Torishima convinced Toriyama to make Arale the main character of Dr. Slump instead of Senbei Norimaki, which the author agrees turned out better. Toriyama stated that Torishima enjoys romance and that the relationships of Arale and Obotchaman, Akane and Tsukutsun, and Taro and Tsururin in Dr. Slump were all his ideas. He also stated that when starting Dragon Ball, Torishima had wanted Goku and Bulma to form a relationship. Loosely basing Dragon Ball on Journey to the West was the idea of Torishima, who chose the novel largely because it was a free intellectual property, but also because its Chinese setting was not common in manga at the time and would make it both unique and differentiate it from Dr. Slumps US West Coast feel. Toriyama created the Dragon Ball character Cell after Torishima, no longer his editor, was disappointed with Androids 19 and 20, and later Androids 17 and 18, as villains.

Torishima said he was disappointed when Masakazu Katsura told him he wanted to draw a transforming superhero manga. He explained that science fiction works in television with its special effects, but it does not come across visually in manga. So Torishima proposed making it a school story involving girls and asked the artist to make the main character more realistic and familiar to readers, resulting in Wing-Man. Katsura credited Torishima with coming up with ideas for Video Girl Ai. It was Torishima who brought Tetsuo Hara the offer from Capcom to create the character designs for the video game Saturday Night Slam Masters.

Torishima has been parodied often in many manga series serialized in Weekly Shōnen Jump.
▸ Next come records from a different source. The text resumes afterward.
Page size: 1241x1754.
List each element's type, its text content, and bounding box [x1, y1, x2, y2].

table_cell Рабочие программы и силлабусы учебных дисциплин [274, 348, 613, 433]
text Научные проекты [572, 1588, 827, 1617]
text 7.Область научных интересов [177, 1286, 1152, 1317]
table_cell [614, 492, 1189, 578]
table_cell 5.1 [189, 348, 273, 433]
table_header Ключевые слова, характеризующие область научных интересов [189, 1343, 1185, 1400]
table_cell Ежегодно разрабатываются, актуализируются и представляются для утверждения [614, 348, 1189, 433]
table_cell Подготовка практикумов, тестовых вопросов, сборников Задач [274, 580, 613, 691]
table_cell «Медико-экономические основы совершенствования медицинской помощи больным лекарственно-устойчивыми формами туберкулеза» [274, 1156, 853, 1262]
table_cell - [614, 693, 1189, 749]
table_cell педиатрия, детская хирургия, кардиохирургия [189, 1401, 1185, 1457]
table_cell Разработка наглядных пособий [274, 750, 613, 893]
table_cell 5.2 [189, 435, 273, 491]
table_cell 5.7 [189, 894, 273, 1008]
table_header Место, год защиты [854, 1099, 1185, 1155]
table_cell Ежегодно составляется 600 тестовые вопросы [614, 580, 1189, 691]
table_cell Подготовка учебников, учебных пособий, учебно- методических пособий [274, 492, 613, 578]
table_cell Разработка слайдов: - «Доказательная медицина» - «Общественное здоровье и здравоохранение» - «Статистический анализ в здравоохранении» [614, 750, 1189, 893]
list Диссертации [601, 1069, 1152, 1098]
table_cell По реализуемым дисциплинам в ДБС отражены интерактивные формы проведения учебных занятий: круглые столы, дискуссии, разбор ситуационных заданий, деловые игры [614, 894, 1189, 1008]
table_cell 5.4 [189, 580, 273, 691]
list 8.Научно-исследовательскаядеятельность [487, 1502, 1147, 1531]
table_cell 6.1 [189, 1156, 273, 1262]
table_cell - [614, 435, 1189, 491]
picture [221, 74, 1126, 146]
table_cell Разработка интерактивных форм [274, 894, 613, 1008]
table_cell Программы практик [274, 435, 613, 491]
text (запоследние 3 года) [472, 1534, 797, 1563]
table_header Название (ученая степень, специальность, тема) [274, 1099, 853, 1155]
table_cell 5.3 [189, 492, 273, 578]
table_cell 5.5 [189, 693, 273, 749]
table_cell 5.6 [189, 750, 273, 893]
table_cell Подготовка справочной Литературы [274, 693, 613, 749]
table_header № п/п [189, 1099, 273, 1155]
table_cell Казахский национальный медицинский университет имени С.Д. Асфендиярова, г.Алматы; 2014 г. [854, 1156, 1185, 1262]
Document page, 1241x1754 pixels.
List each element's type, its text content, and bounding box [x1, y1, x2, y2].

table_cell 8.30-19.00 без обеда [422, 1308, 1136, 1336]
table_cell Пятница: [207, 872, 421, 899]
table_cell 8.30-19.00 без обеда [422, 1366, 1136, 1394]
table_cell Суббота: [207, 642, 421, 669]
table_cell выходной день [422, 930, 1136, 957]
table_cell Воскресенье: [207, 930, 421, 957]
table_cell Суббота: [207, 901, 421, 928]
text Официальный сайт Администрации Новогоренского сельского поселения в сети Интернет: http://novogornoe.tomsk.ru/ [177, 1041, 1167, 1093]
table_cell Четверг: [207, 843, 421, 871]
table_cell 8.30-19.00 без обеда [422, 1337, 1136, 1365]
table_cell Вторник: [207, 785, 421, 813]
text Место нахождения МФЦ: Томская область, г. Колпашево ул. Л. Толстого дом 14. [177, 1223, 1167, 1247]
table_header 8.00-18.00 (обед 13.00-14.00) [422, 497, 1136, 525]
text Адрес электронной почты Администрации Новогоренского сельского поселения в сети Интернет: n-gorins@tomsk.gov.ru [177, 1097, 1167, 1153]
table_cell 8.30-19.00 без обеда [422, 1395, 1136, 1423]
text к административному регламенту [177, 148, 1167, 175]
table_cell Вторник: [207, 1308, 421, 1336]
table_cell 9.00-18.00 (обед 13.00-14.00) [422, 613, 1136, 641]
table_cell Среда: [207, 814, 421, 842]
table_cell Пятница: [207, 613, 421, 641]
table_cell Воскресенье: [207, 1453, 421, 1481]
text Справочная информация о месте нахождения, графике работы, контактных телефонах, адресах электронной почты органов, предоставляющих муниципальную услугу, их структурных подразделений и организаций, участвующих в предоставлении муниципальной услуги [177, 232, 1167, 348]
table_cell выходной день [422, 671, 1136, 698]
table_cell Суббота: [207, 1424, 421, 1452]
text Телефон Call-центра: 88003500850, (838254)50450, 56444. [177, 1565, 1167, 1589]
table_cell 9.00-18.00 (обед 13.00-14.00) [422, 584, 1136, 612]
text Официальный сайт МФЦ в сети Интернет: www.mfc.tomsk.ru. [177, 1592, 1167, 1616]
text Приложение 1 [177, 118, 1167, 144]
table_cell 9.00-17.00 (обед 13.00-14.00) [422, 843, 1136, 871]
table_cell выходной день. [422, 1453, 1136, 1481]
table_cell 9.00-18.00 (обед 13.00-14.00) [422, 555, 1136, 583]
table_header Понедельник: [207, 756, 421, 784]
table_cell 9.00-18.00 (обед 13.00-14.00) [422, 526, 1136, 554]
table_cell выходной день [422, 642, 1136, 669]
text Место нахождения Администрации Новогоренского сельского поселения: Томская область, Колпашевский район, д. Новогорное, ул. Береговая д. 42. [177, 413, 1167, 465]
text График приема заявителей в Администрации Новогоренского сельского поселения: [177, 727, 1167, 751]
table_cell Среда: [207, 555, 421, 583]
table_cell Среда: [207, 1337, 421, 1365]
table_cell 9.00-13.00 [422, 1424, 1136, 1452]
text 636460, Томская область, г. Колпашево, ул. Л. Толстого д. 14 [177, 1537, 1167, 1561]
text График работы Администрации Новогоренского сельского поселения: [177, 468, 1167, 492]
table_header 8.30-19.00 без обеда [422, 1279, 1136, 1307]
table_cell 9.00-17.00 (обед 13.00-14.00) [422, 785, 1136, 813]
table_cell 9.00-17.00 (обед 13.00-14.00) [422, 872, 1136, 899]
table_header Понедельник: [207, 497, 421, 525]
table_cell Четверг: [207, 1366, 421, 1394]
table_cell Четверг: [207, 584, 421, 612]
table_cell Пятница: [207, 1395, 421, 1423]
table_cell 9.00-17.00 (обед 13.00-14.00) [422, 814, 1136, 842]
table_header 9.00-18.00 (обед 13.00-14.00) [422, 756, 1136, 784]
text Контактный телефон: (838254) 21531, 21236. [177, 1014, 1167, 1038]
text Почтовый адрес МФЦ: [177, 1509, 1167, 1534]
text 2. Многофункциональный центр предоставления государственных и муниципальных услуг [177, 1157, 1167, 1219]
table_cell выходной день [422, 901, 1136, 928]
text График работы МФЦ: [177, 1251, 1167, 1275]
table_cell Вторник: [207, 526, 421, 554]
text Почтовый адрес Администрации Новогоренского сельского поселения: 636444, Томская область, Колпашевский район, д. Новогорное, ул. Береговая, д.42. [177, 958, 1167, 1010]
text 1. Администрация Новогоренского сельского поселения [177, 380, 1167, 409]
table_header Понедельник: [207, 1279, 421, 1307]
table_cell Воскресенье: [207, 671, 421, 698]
The most notable being the character Dr. Mashirito in Toriyama's Dr. Slump, who serves as the series' most prominent antagonist and has the same name as the editor but with the syllables reversed. He also inspired other manga characters such as Matoriv in Dragon Quest: The Adventure of Dai, Torishiman in Tottemo! Luckyman, and Doctor Mashirito in I Become a Gedoh-Man. by Shinji Hiramatsu. A direct parody of Torishima appears in Bakuman by Tsugumi Ohba and Takeshi Obata. When asked for his opinion on why he has been parodied so much, Torishima suggested it might be because his frankness and exuberance makes him easy to turn into a character, or, that some people were afraid to argue with him at work and used the parodies to get revenge and vent frustration.